In the warrant text below, reproduce the passage that starts with "17. Governing Law." and ends with "State of Washington.", substituting "Delaware" for "Washington".

*** Opening of TEXT SECTION ***

14. Binding Effect on Successors. This Warrant shall be binding upon any
----------------------------
corporation succeeding the Company by merger, consolidation or acquisition of
all or substantially all of the Company's assets, and all of the obligations of
the Company relating to the Series Preferred issuable upon the exercise or
conversion of this Warrant shall survive the exercise, conversion and
termination of this Warrant and all of the covenants and agreements of the
Company shall inure to the benefit of the successors and assigns of the holder
hereof.
15. Lost Warrants or Stock Certificates. The Company covenants to the
-----------------------------------
holder hereof that, upon receipt of evidence reasonably satisfactory to the
Company of the loss, theft, destruction or mutilation of this Warrant or any
stock certificate and, in the case of any such loss, theft or destruction, upon
receipt of an indemnity reasonably satisfactory to the Company, or in the case
of any such mutilation upon surrender and cancellation of such Warrant or stock
certificate, the Company will make and deliver a new Warrant or stock
certificate, of like tenor, in lieu of the lost, stolen, destroyed or mutilated
Warrant or stock certificate.
16. Descriptive Headings. The descriptive headings of the several
--------------------
paragraphs of this Warrant are inserted for convenience only and do not
constitute a part of this Warrant. The language in this Warrant shall be
construed as to its fair meaning without regard to which party drafted this
Warrant.
17. Governing Law. This Warrant shall be construed and enforced in
-------------
accordance with, and the rights of the parties shall be governed by, the laws of
the State of Washington.
18. Survival of Representations. Warranties and Agreements. All
---------------------------
representations and warranties of the Company and the holder hereof contained
herein shall survive the Date of Grant, the exercise or conversion of this
Warrant (or any part hereof) or the termination or expiration of rights
hereunder. All agreements of the Company and the holder hereof contained herein
shall survive indefinitely until, by their respective terms, they are no longer
operative.

*** Close of TEXT SECTION ***
*** Opening of SUPPLIED INFORMATION ***

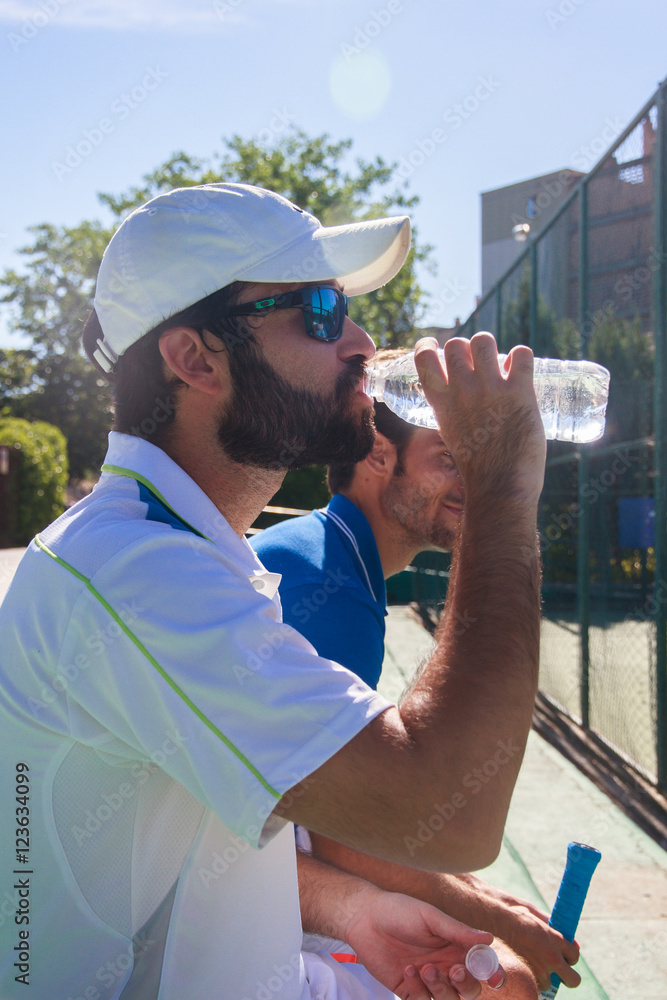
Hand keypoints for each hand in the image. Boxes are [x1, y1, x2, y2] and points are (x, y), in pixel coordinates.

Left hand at [343, 884, 504, 998]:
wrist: (364, 918)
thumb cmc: (400, 911)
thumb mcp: (429, 917)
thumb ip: (457, 931)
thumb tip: (489, 939)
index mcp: (456, 947)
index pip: (482, 966)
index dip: (493, 974)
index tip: (494, 979)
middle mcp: (446, 966)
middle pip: (469, 990)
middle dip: (465, 984)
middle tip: (453, 970)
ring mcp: (428, 981)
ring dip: (440, 989)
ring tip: (423, 967)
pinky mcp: (409, 991)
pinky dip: (418, 990)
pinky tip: (408, 970)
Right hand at [414, 334, 545, 503]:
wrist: (499, 487)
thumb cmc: (477, 469)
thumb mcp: (452, 435)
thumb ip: (454, 413)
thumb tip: (466, 402)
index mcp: (441, 402)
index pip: (423, 358)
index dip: (428, 346)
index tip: (436, 346)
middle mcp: (462, 389)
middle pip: (457, 344)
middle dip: (467, 348)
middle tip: (479, 361)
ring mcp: (490, 388)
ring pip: (485, 340)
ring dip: (492, 347)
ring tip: (501, 362)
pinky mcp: (519, 391)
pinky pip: (521, 353)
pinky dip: (522, 356)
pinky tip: (521, 368)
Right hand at [455, 877, 579, 990]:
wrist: (495, 922)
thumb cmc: (513, 914)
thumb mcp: (535, 913)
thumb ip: (552, 926)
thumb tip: (566, 938)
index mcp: (556, 939)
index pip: (575, 955)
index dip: (569, 957)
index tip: (563, 956)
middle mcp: (552, 957)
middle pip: (573, 979)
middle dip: (567, 977)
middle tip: (557, 971)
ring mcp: (540, 969)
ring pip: (550, 984)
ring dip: (543, 977)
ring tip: (530, 963)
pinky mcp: (528, 976)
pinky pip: (535, 986)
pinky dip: (531, 979)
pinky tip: (523, 967)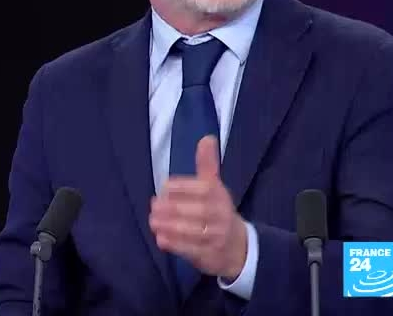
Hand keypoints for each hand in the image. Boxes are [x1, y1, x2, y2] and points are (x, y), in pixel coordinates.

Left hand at [149, 136, 247, 280]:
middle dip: (172, 209)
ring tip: (153, 221)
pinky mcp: (210, 255)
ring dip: (170, 226)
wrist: (239, 247)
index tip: (163, 188)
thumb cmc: (218, 211)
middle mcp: (221, 216)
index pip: (200, 189)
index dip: (179, 188)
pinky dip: (175, 245)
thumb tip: (207, 137)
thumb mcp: (215, 186)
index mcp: (220, 196)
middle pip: (195, 211)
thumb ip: (207, 164)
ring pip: (192, 231)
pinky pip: (191, 250)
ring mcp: (217, 237)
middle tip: (153, 207)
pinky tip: (160, 240)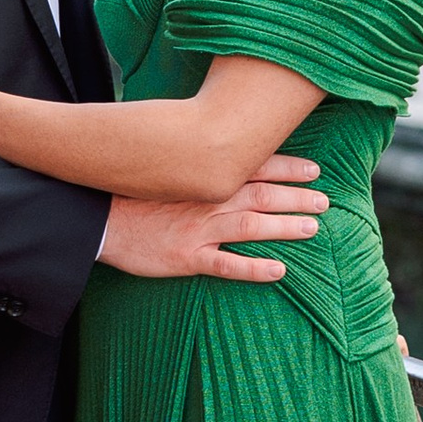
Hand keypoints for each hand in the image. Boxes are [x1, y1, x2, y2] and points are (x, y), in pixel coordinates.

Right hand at [99, 160, 327, 285]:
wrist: (98, 218)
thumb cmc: (131, 192)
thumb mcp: (165, 167)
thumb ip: (196, 162)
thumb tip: (221, 150)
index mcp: (203, 177)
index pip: (254, 167)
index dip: (287, 168)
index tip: (313, 169)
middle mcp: (207, 200)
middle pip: (262, 196)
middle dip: (296, 197)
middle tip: (324, 200)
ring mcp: (199, 229)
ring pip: (252, 226)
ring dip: (285, 227)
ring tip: (312, 229)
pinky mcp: (187, 257)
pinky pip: (227, 264)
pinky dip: (254, 268)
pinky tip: (279, 271)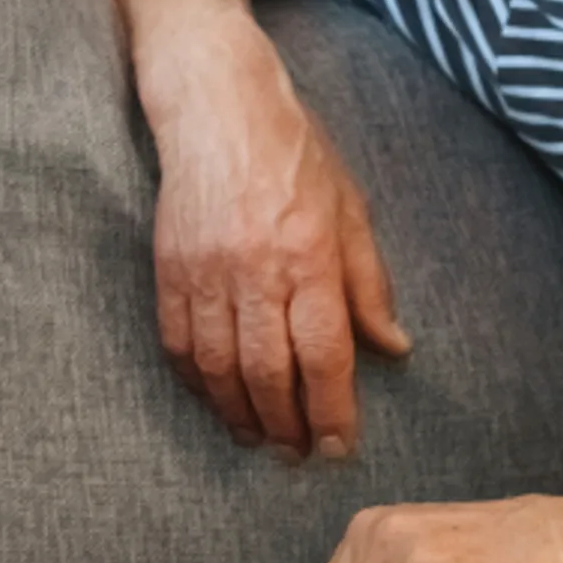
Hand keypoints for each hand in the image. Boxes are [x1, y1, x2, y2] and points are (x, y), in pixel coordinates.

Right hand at [148, 38, 410, 459]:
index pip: (325, 354)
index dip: (333, 410)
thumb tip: (393, 348)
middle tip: (298, 455)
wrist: (216, 106)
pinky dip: (198, 383)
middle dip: (287, 426)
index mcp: (309, 256)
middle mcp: (255, 271)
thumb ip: (370, 284)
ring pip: (220, 368)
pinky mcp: (168, 269)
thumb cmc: (294, 153)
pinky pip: (179, 344)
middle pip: (270, 373)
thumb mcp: (350, 209)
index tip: (339, 446)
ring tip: (259, 440)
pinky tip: (217, 401)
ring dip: (241, 415)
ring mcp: (205, 272)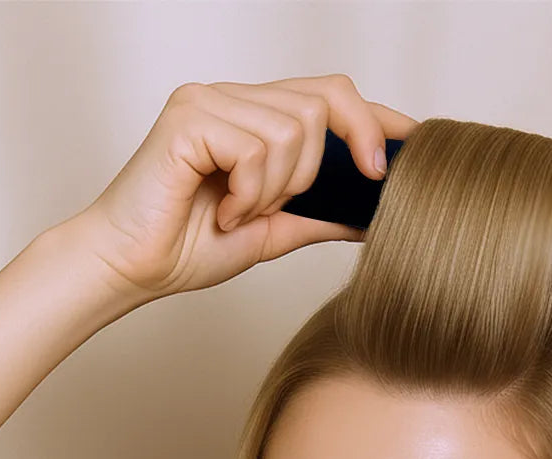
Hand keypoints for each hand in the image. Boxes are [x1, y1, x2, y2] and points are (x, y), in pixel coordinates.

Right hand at [73, 74, 418, 302]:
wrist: (135, 268)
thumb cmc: (191, 246)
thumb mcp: (275, 231)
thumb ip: (320, 215)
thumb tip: (374, 215)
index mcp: (257, 118)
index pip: (331, 98)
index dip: (377, 118)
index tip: (416, 144)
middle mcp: (236, 97)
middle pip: (325, 100)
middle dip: (319, 166)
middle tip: (281, 204)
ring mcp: (211, 99)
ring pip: (294, 129)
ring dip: (275, 189)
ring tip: (237, 212)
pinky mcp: (189, 116)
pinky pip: (256, 147)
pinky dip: (248, 192)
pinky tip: (220, 209)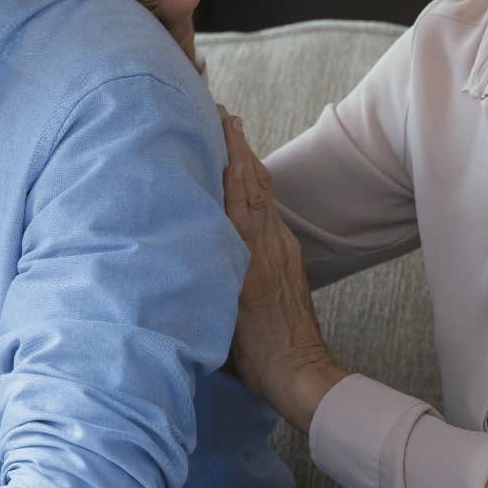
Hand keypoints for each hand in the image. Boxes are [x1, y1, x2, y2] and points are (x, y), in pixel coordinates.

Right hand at [219, 107, 342, 425]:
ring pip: (263, 195)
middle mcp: (268, 244)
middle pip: (253, 183)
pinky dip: (257, 189)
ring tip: (236, 135)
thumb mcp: (221, 313)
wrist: (300, 373)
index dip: (229, 153)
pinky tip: (251, 183)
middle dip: (239, 146)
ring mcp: (281, 251)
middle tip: (225, 115)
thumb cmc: (255, 354)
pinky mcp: (288, 262)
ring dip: (249, 162)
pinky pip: (269, 214)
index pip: (238, 190)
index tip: (220, 121)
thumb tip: (187, 244)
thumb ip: (207, 274)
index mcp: (248, 253)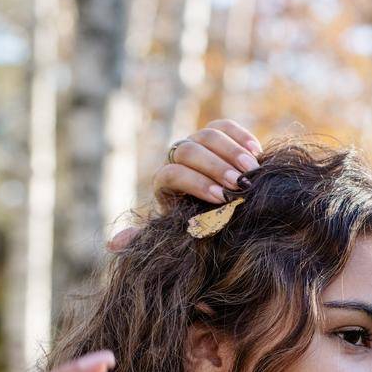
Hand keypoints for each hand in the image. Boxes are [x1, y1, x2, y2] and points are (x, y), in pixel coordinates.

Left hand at [107, 119, 261, 251]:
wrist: (225, 211)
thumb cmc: (199, 229)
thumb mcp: (176, 235)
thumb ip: (146, 238)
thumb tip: (113, 245)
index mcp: (165, 181)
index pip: (173, 173)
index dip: (197, 183)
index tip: (221, 200)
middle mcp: (178, 157)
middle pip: (190, 151)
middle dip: (216, 168)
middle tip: (240, 185)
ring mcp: (198, 143)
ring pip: (208, 135)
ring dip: (232, 153)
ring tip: (252, 171)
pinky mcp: (219, 134)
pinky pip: (226, 126)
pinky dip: (241, 136)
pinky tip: (258, 152)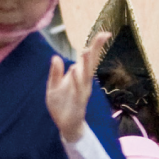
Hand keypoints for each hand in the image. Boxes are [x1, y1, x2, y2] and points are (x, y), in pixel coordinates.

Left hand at [48, 30, 107, 144]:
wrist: (65, 125)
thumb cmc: (61, 105)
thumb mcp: (53, 87)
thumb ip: (55, 73)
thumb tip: (56, 57)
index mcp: (78, 76)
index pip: (88, 59)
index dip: (96, 46)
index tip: (104, 33)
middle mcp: (83, 82)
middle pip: (91, 63)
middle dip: (96, 50)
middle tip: (103, 35)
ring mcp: (82, 92)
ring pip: (85, 75)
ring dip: (86, 63)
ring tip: (85, 51)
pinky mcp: (77, 102)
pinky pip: (77, 90)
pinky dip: (76, 80)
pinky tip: (74, 70)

*** Close of SUPPLIED INFORMATION ***

• ANSWER TO THIS PROBLEM
17. Governing Law. This Warrant shall be construed and enforced in
-------------
accordance with, and the rights of the parties shall be governed by, the laws of
the State of Delaware.